■ Vorliegender Text:
■ ■ ■ ■ ■

Viele Airlines parkten zwar in der Hoffnung auf eine rasch anspringende Sommersaison 2020 ihre bis zu 300 Millionen Euro teuren Maschinen zunächst vor allem an großen Flughäfen in Europa oder Nordamerika. Doch jede Woche zogen mehr von ihnen um – auf die in der Branche Boneyards genannten Stellplätzen wie Roswell in New Mexico, Victorville in Kalifornien oder Teruel in Spanien. Dort ist das Parken nicht nur bis zu gut 90 Prozent billiger. Das trockene Klima verhindert Korrosion an der Mechanik. Die ansässigen Spezialfirmen können nicht mehr benötigtes Gerät auch zerlegen und recyclen.

Besonders hoch ist die Zahl der abgestellten und der verschrotteten Jets auch in Moskau, wo an den sieben Airports der russischen Metropole fast 180 Jets stehen und 230 verschrottet wurden. An den Mehrabad und Imam Khomeini genannten Airports der iranischen Hauptstadt Teheran ruhen 230 der 370 Jets des Landes. Die Vereinigten Arabischen Emirate verteilen die 213 pausierenden ihrer 560 Jets zwischen dem neuen World Central Airport in Dubai und weniger gefragten Landeplätzen, etwa im benachbarten Schardscha.

■ ■ ■ ■ ■

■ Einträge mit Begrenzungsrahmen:

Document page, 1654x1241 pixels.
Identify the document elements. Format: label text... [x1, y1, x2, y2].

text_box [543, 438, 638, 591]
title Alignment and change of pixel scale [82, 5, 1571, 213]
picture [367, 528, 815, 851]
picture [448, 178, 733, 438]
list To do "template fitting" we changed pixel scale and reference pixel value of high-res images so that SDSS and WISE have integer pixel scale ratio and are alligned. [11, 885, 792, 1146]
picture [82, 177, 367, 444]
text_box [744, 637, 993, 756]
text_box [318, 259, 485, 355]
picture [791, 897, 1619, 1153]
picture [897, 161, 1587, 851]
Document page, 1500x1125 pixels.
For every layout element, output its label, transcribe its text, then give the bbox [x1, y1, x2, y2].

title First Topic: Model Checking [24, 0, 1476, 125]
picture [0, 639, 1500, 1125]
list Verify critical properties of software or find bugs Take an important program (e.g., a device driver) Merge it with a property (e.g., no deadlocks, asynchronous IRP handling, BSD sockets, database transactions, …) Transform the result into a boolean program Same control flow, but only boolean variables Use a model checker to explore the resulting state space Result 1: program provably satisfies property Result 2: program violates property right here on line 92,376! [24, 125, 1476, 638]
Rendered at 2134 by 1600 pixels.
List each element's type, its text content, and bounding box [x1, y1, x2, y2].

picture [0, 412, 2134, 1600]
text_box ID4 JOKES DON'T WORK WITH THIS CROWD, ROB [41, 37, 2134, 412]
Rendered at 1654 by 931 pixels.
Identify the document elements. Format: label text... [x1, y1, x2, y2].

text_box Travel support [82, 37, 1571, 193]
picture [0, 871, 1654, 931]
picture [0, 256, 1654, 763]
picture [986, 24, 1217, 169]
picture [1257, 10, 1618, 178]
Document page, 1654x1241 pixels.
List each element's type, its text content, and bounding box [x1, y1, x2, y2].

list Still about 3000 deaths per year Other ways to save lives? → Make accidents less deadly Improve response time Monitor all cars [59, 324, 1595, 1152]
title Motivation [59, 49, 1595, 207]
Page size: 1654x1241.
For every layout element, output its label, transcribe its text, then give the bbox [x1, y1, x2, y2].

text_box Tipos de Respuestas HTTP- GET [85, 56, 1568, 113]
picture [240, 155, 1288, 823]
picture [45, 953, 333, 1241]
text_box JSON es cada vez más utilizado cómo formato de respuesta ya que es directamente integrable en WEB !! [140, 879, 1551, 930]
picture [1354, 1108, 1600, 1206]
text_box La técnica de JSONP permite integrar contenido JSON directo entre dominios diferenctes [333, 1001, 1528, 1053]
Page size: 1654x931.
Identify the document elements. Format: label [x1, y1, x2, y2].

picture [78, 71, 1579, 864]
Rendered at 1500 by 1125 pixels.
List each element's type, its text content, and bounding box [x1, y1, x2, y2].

■ ■ ■ ■ ■

■ Die Aufgabenstellung:
a: Entnimm bitte dem Text über abgestellte Flugzeuge die Stelle, die bei „Viele Airlines parkten“ einsetzt und bei „zerlegen und recyclen.“ aufhört.
b: Wie viele Jets wurden laut dem Text über abgestellte Flugzeuge in Moskau verschrottet?
Für die Bearbeitung braucht man die Datensätze nicht.

■ Die Ergebnisse:
a:
Viele Airlines parkten zwar in der Hoffnung auf eine rasch anspringende Sommersaison 2020 ihre bis zu 300 Millionen Euro teuren Maschinen zunächst vor allem an großen Flughäfen in Europa oder Nordamerika. Doch jede Woche zogen mehr von ihnen um – auf die in der Branche Boneyards genannten Stellplätzen wie Roswell in New Mexico, Victorville in Kalifornien oder Teruel in Spanien. Dort ist das Parken nicht nur bis zu gut 90 Prozent billiger. Das trockene Klima verhindert Korrosion an der Mechanik. Die ansässigen Spezialfirmen können nicht mehr benötigtes Gerät auch zerlegen und recyclen.

b: In Moskau wurden 230 Jets verschrottet.